Playing in Short Cuts International Programme 1

The Warren short film

James Adolphus makes his directing debut with his short film The Warren, which gets its World Premiere in TIFF’s new International Short Cuts programme. Together with his DP Guy Godfree, and editors Jarod Shannon and Bret Bachman, Adolphus successfully captures the pulsating anxiety and escalating fear of a midnight raid by the Israeli Defense Forces. During 11 gritty minutes, the viewer is paralyzed in the uncomfortable moments of a disturbing reality faced by thousands of refugees who have forgotten what safety feels like. The buildup concludes with a hair-raising moment of silence between oppressor and oppressed that will stay with the viewer for some time to come. [Nik]

Tricycle Thief

Playing in Short Cuts International Programme 3

Tricycle Thief

A man is struggling to make ends meet as a tricycle cabbie in Macau, living in poverty and on the verge of getting his family evicted. Then, one night, a rejected customer steals his tricycle and the internal conflict of baser characteristics that are found in desperate men starts to bubble up. Maxim Bessmertnyi directs this mini odyssey set in the illuminated and rainy streets of a Macau night, and what struck my fancy the most with Tricycle Thief is the cinematography from Jordan Lavi Quellman (no doubt channeling some Wong Kar-Wai and Ming-liang Tsai imagery,) complimenting Bessmertnyi’s controlled pace so well. It makes for an absorbing watch, and the way that finale plays out with the wife, the sarcastic chuckle, and that music; it’s a positive sign that Maxim Bessmertnyi has a bright future ahead of him in the arthouse field of cinema if he keeps this up. [Nik]

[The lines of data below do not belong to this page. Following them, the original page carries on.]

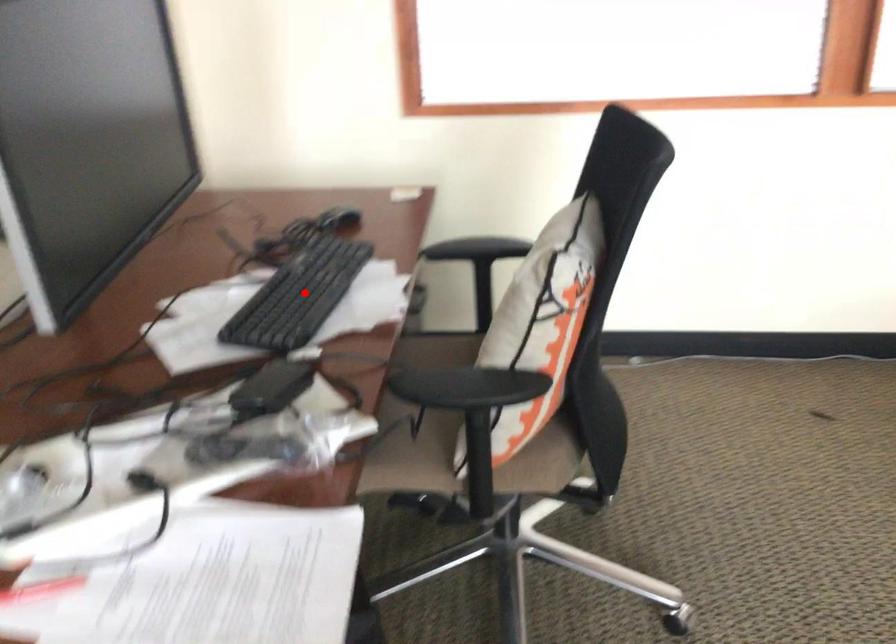
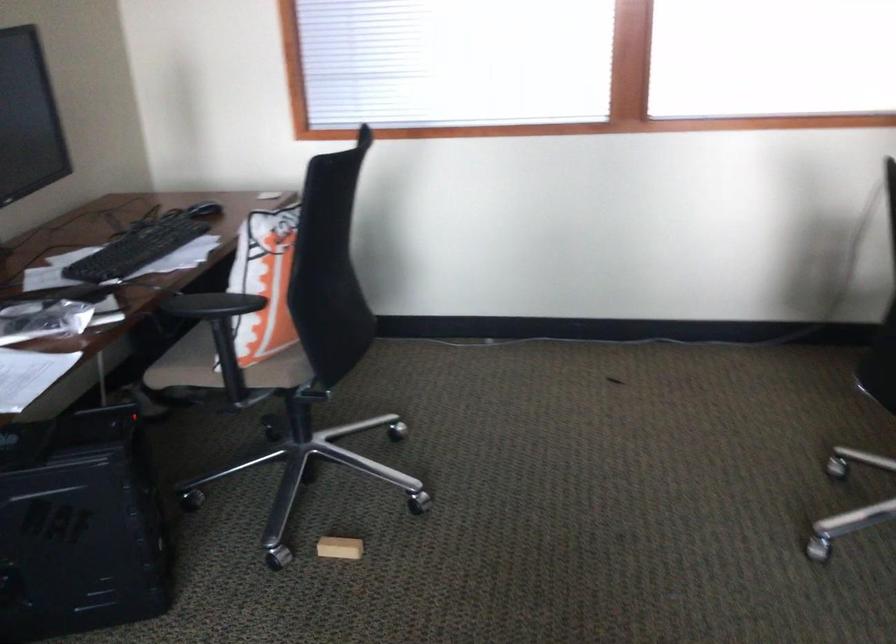
Question: I am providing you with two images of the same scene from different viewpoints. A red point is shown in image1. For the corresponding object point in image2, is it positioned nearer or farther from the camera?

Choices:
 (A) Nearer
 (B) Farther

Answer: (B)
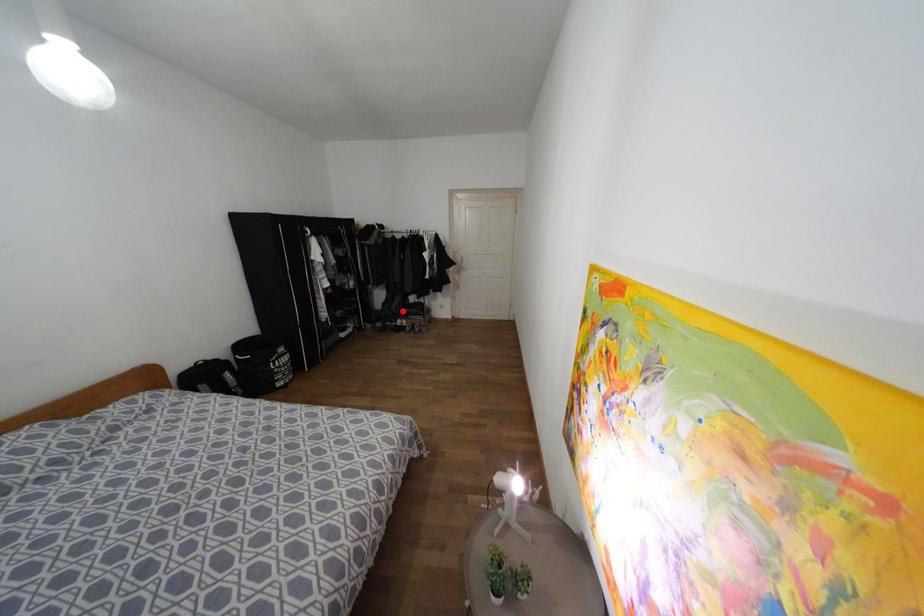
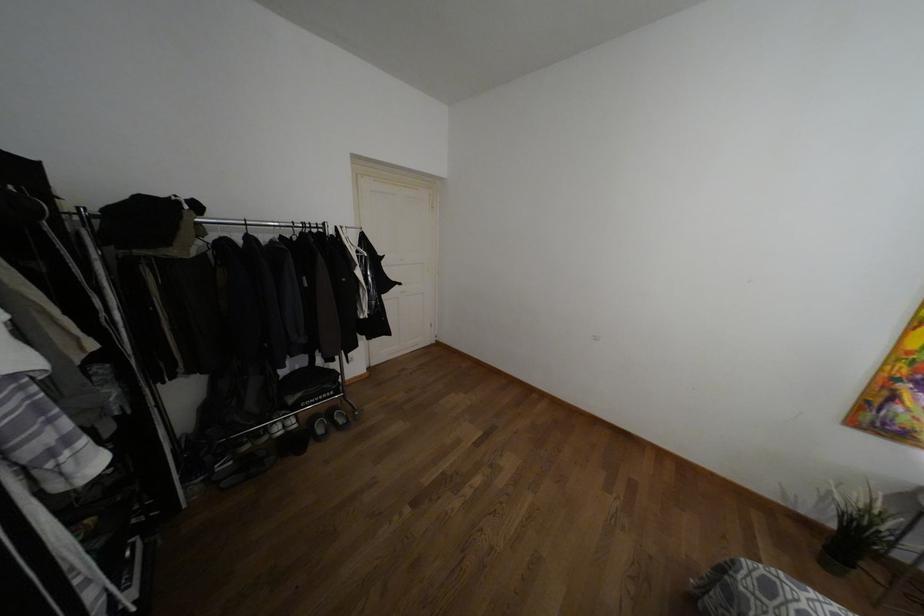
The point at the highlighted location is marked in the first image. Where is the corresponding point in the second image?

(290, 399)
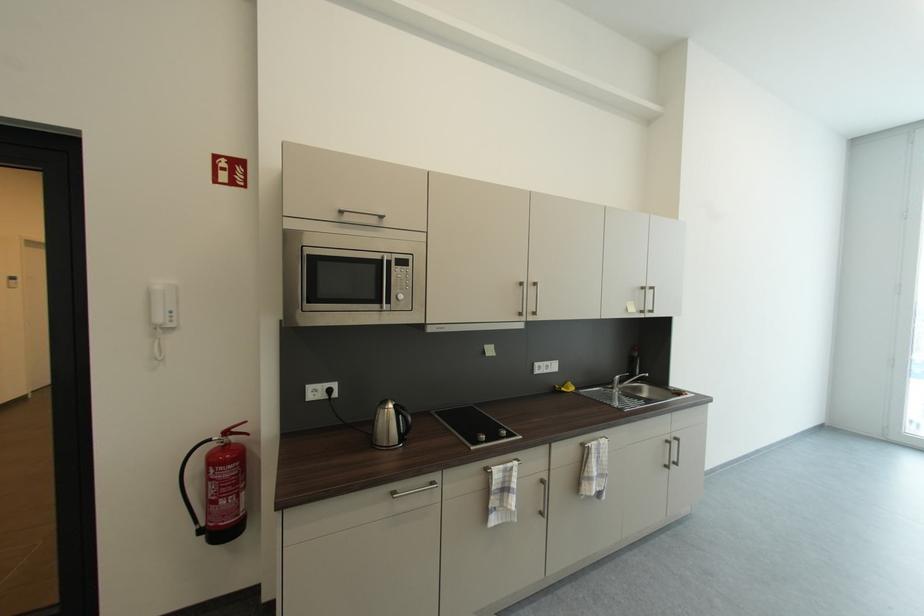
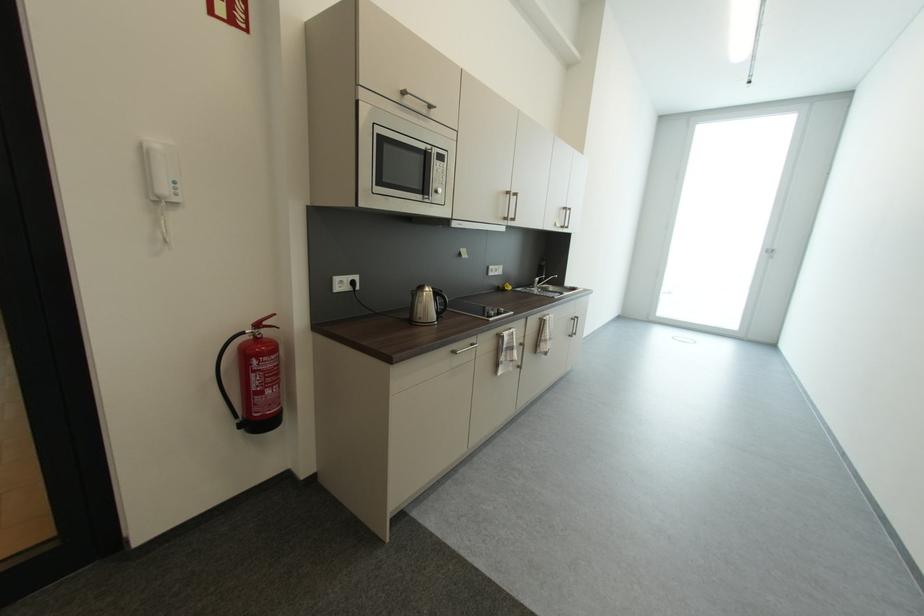
Question: In a continuous first-person perspective shot, in which direction is the camera moving?

Choices:
 (A) Left
 (B) Right
 (C) Forward
 (D) Backward

Answer: (A)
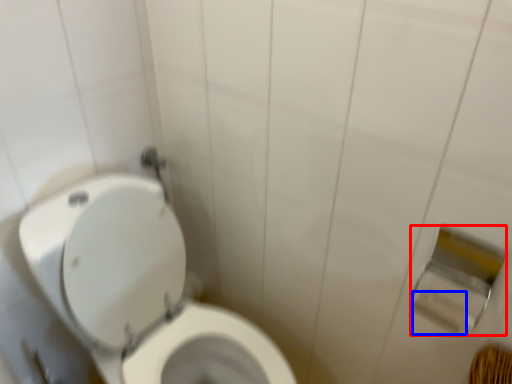
Question: Which of the following is the closest to the observer, toilet paper (highlighted by a red box) or toilet paper (highlighted by a blue box)?

Choices:
 (A) toilet paper
 (B) toilet paper

Answer: (A)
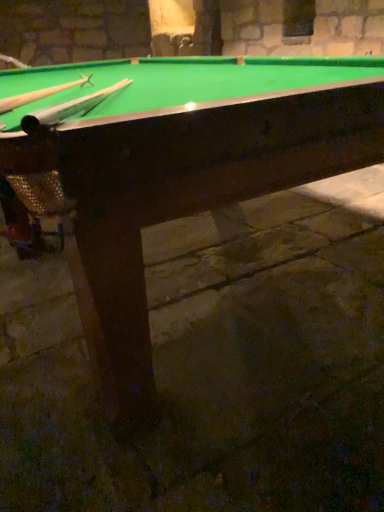
Question: From a real-world perspective, is wooden cue at upper left, which is the second cue in left-to-right order, on top of wooden cue at upper left, which is the 2th cue in right-to-left order?

Choices:
 (A) yes
 (B) no

Answer: (B)

Question: From a real-world perspective, is wooden cue at upper left, positioned as the 1th cue in right-to-left order, physically below wooden cue at upper left, which is the 2th cue in right-to-left order?

Choices:
 (A) yes
 (B) no

Answer: (A)

Question: Does wooden cue at upper left, which is the second cue in left-to-right order, appear on the left side of wooden cue at upper left, arranged as the 1th cue when viewed from the left?

Choices:
 (A) yes
 (B) no

Answer: (B)

Question: Is wooden cue at upper left, which is the second cue in left-to-right order, positioned with its back to wooden cue at upper left, which is the 2th cue in right-to-left order?

Choices:
 (A) no
 (B) yes

Answer: (A)

Question: Can you confirm if wooden cue at upper left, positioned as the 1th cue in right-to-left order, is wider than wooden cue at upper left, arranged as the 1th cue when viewed from the left?

Choices:
 (A) no
 (B) yes

Answer: (B)

Question: Considering the positions of green felt billiard table at center and wooden cue at upper left, positioned as the 1th cue in right-to-left order, in the image, is green felt billiard table at center bigger or smaller than wooden cue at upper left, positioned as the 1th cue in right-to-left order,?

Choices:
 (A) small
 (B) big

Answer: (B)

Question: From their relative heights in the image, would you say green felt billiard table at center is taller or shorter than wooden cue at upper left, which is the second cue in left-to-right order?

Choices:
 (A) tall
 (B) short

Answer: (A)

Question: Do you think green felt billiard table at center is within wooden cue at upper left, positioned as the 1th cue in right-to-left order, or outside of it?

Choices:
 (A) outside
 (B) inside

Answer: (A)

Question: Based on their positions, is green felt billiard table at center located to the left or right of wooden cue at upper left, positioned as the 1th cue in right-to-left order?

Choices:
 (A) left
 (B) right

Answer: (A)

Question: Considering the positions of wooden cue at upper left, positioned as the 1th cue in right-to-left order, and green felt billiard table at center in the image, is wooden cue at upper left, positioned as the 1th cue in right-to-left order, bigger or smaller than green felt billiard table at center?

Choices:
 (A) big
 (B) small

Answer: (B)

Question: Is wooden cue at upper left, which is the second cue in left-to-right order, situated inside green felt billiard table at center or outside?

Choices:
 (A) outside
 (B) inside

Answer: (B)

Question: From a real-world perspective, is wooden cue at upper left, which is the second cue in left-to-right order, above or below green felt billiard table at center?

Choices:
 (A) above
 (B) below

Answer: (A)

Question: Would you say wooden cue at upper left, positioned as the 1th cue in right-to-left order, is to the left or to the right of green felt billiard table at center in the picture?

Choices:
 (A) right
 (B) left

Answer: (A)

Question: Is green felt billiard table at center taller or shorter than wooden cue at upper left, arranged as the 1th cue when viewed from the left?

Choices:
 (A) short
 (B) tall

Answer: (B)

Question: Looking at their shapes, would you say green felt billiard table at center is wider or thinner than wooden cue at upper left, which is the 2th cue in right-to-left order?

Choices:
 (A) thin
 (B) wide

Answer: (B)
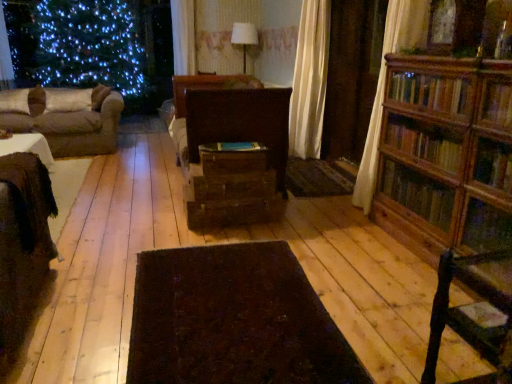
Question: Is brown wood drawer at center, positioned as the 2th drawer in top-to-bottom order, at the right side of white fabric lampshade at upper center?

Choices:
 (A) yes
 (B) no

Answer: (B)

Question: Is the surface of brown wood drawer at center, marked as the first drawer in a bottom-to-top arrangement, in direct contact with white fabric lampshade at upper center?

Choices:
 (A) no
 (B) yes

Answer: (A)

Question: Is white fabric lampshade at upper center completely or partially inside brown wood drawer at center, marked as the first drawer in a bottom-to-top arrangement?

Choices:
 (A) yes
 (B) no

Answer: (B)

Question: Is brown wood drawer at center, positioned as the 2th drawer in top-to-bottom order, oriented away from white fabric lampshade at upper center?

Choices:
 (A) no
 (B) yes

Answer: (A)

Question: From a real-world perspective, is brown wood drawer at center, marked as the first drawer in a bottom-to-top arrangement, under white fabric lampshade at upper center?

Choices:
 (A) no
 (B) yes

Answer: (B)

Question: From a real-world perspective, is brown wood drawer at center, positioned as the 2th drawer in top-to-bottom order, physically above white fabric lampshade at upper center?

Choices:
 (A) yes
 (B) no

Answer: (B)

Question: Does dark brown wooden chair at lower right have a lesser height compared to wooden drawer at center, which appears as the 1th drawer when viewed from the top?

Choices:
 (A) no
 (B) yes

Answer: (A)

Question: From the image's perspective, is dark brown wooden chair at lower right located above wooden drawer at center, which is the second drawer in bottom-to-top order?

Choices:
 (A) yes
 (B) no

Answer: (B)

Question: Is dark brown wooden chair at lower right taller than wooden drawer at center, which is the second drawer in bottom-to-top order?

Choices:
 (A) no
 (B) yes

Answer: (B)

Question: Is dark brown wooden chair at lower right thinner than wooden drawer at center, which is the second drawer in bottom-to-top order?

Choices:
 (A) no
 (B) yes

Answer: (B)

Question: Considering the relative sizes of dark brown wooden chair at lower right and wooden drawer at center, which appears as the 1th drawer when viewed from the top, in the image provided, is dark brown wooden chair at lower right smaller than wooden drawer at center, which appears as the 1th drawer when viewed from the top,?

Choices:
 (A) yes
 (B) no

Answer: (B)

Question: Does dark brown wooden chair at lower right turn towards wooden drawer at center, which appears as the 1th drawer when viewed from the top?

Choices:
 (A) no
 (B) yes

Answer: (B)

Question: Is green fabric curtain at upper left positioned beyond the bounds of brown fabric couch at left?

Choices:
 (A) no
 (B) yes

Answer: (B)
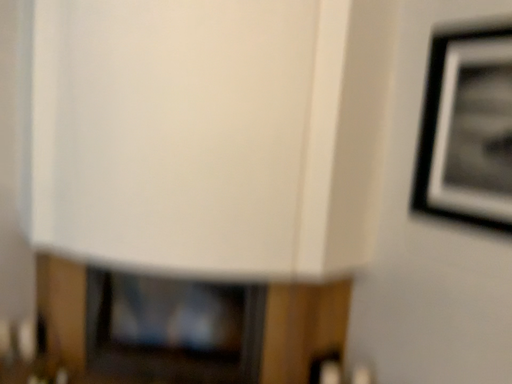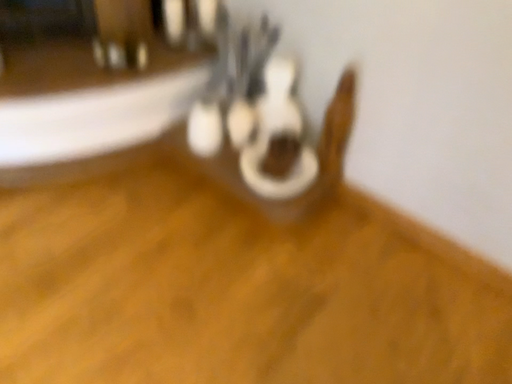
Question: Which way did the camera rotate in the video?

Choices:
 (A) rotated left
 (B) rotated right

Answer: (B)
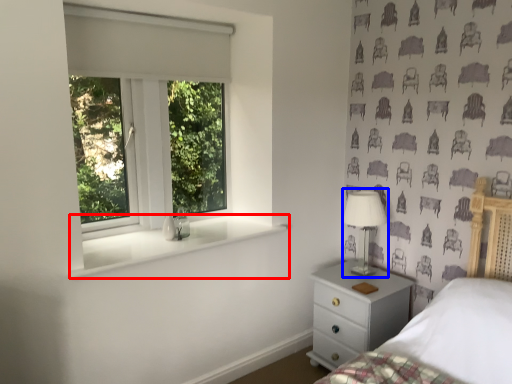
Question: Which object is further to the camera taking this photo, window sill (highlighted by a red box) or table lamp (highlighted by a blue box)?

Choices:
 (A) window sill
 (B) table lamp

Answer: (B)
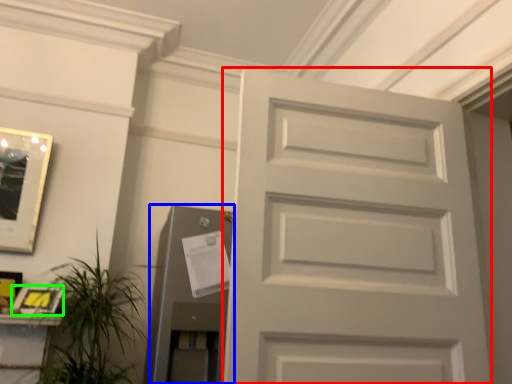
Question: Based on their relative distances, which object is farther from door (highlighted by a red box)? Choose from elevator (highlighted by a blue box) and picture frame (highlighted by a green box).

Choices:
 (A) elevator
 (B) picture frame

Answer: (B)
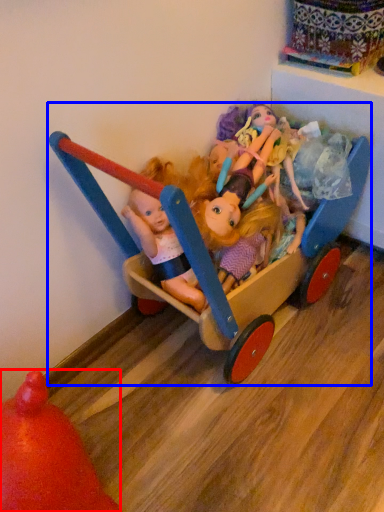
Question: Which object is closer to the camera taking this photo, toy (highlighted by a red box) or toy (highlighted by a blue box)?

Choices:
 (A) toy
 (B) toy

Answer: (A)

Playing in Short Cuts International Programme 5

Listen short film

A Muslim woman comes to the police begging them to arrest her abusive husband, hoping they can put him away before he makes good on his promise to kill her and their son. The woman can’t speak Danish, making the police rely on a translator who purposely provides an incorrect translation of the woman’s pleas (“We’ll contact the imam. He’ll find a solution,” the translator tells the woman). Listen is deliberately frustrating, but its impact is undeniably powerful. [C.J.]

A Single Life

Playing in Short Cuts International Programme 2

A Single Life short film

In 2 minutes, directors Job, Joris & Marieke go through one woman’s entire life, no small feat for something no longer than your average commercial break. A woman finds a vinyl outside her apartment, and when she starts playing it she notices the record has a special power: time can go forwards or backwards depending on the position of the needle. It’s a cute animated short with a catchy song at the centre of it. And the ending provides a nice, morbidly funny touch to it all. [C.J.]